If you were to rank the islands of the South Pacific in terms of cost, Samoa would come out near the bottom.
That, my friends, is what I consider to be a winning combination.
Samoa—which all called Western Samoa until 1997—became in 1962 the first South Pacific nation to shake off the shackles of colonial rule (it had been ruled by the Germans since the 1890s—which is why they still brew good beer here, a lager called Vailima—then under New Zealand).
This land of whitewashed colonial building and breezy thatched huts, waterfalls plunging into emerald lagoons and warm sapphire waters lapping at palm-fringed beaches, has enchanted many, most famously Robert Louis Stevenson, who the Samoans called Tusitala, or "Teller of tales."
The Scottish author considered Samoa his own treasured island, and lived out his final five years just outside the main town. His Hurricane-ravaged house has been rebuilt as a museum and shrine; the man himself is buried up on the mountainside.

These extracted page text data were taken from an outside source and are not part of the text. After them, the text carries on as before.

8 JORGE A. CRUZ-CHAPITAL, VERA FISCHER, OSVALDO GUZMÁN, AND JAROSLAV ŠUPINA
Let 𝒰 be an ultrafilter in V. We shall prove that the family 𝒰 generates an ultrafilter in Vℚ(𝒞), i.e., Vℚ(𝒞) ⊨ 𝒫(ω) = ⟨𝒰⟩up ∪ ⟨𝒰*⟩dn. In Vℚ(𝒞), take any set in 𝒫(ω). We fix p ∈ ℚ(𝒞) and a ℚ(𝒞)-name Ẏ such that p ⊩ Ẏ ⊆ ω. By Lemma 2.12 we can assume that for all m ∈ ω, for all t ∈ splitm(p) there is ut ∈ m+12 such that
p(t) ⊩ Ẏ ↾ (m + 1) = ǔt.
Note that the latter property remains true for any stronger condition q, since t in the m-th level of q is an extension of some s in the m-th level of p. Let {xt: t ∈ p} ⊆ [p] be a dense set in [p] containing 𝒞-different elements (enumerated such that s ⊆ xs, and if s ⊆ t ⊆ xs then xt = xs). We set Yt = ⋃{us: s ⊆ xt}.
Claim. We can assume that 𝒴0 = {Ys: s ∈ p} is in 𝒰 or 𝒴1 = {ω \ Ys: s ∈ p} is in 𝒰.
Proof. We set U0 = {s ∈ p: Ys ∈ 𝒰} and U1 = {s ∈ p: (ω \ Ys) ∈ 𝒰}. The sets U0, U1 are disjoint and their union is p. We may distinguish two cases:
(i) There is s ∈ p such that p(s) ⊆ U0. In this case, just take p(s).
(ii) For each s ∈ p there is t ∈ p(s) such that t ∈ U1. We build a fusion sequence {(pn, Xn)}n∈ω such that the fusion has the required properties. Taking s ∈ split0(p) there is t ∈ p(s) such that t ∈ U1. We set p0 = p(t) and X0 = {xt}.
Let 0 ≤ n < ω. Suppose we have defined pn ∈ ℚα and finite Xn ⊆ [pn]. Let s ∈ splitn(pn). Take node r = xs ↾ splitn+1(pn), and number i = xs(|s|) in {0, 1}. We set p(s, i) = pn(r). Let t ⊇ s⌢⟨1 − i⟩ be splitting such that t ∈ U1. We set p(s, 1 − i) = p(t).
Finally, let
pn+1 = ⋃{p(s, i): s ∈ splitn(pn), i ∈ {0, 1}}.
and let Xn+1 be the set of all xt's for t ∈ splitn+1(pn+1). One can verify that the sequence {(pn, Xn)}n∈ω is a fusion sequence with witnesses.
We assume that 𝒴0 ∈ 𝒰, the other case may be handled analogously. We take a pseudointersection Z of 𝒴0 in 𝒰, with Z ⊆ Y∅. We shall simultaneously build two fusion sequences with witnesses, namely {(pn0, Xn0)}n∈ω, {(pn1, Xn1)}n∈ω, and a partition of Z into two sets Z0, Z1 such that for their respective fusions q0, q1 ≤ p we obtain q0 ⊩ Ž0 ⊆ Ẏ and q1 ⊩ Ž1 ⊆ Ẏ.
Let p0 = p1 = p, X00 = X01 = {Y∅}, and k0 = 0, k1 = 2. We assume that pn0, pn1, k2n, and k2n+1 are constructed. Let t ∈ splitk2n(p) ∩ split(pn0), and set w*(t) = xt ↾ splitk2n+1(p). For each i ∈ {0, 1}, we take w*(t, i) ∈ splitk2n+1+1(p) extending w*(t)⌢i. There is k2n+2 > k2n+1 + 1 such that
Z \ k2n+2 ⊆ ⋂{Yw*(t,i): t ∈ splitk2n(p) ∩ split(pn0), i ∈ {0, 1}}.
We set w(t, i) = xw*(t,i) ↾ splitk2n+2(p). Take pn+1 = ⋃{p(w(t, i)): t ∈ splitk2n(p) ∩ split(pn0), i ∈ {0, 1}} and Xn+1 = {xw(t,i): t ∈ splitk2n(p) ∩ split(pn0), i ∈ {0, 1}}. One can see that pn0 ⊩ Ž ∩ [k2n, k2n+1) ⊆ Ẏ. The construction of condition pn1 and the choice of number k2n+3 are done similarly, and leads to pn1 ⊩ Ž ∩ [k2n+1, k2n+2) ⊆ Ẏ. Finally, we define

The South Pacific has the reputation, not entirely undeserved, of being a destination for trust fund babies and independently wealthy only. But Samoa is one of the exception to this rule.
Once you've taken care of your airfare and hotel, you'll find it a bit hard to spend too much money. This is, after all, a place where full meals will run you $1 to $5.
That said, you will find yourself shelling out a buck or two to a local landowner every time you want to do something (hike across their land to see a waterfall, swim on an isolated beach). It's called a "custom fee," and it’s just part of the whole fa'a Samoa way—a laid-back lifestyle that constantly looks out for the good of the aiga (extended family).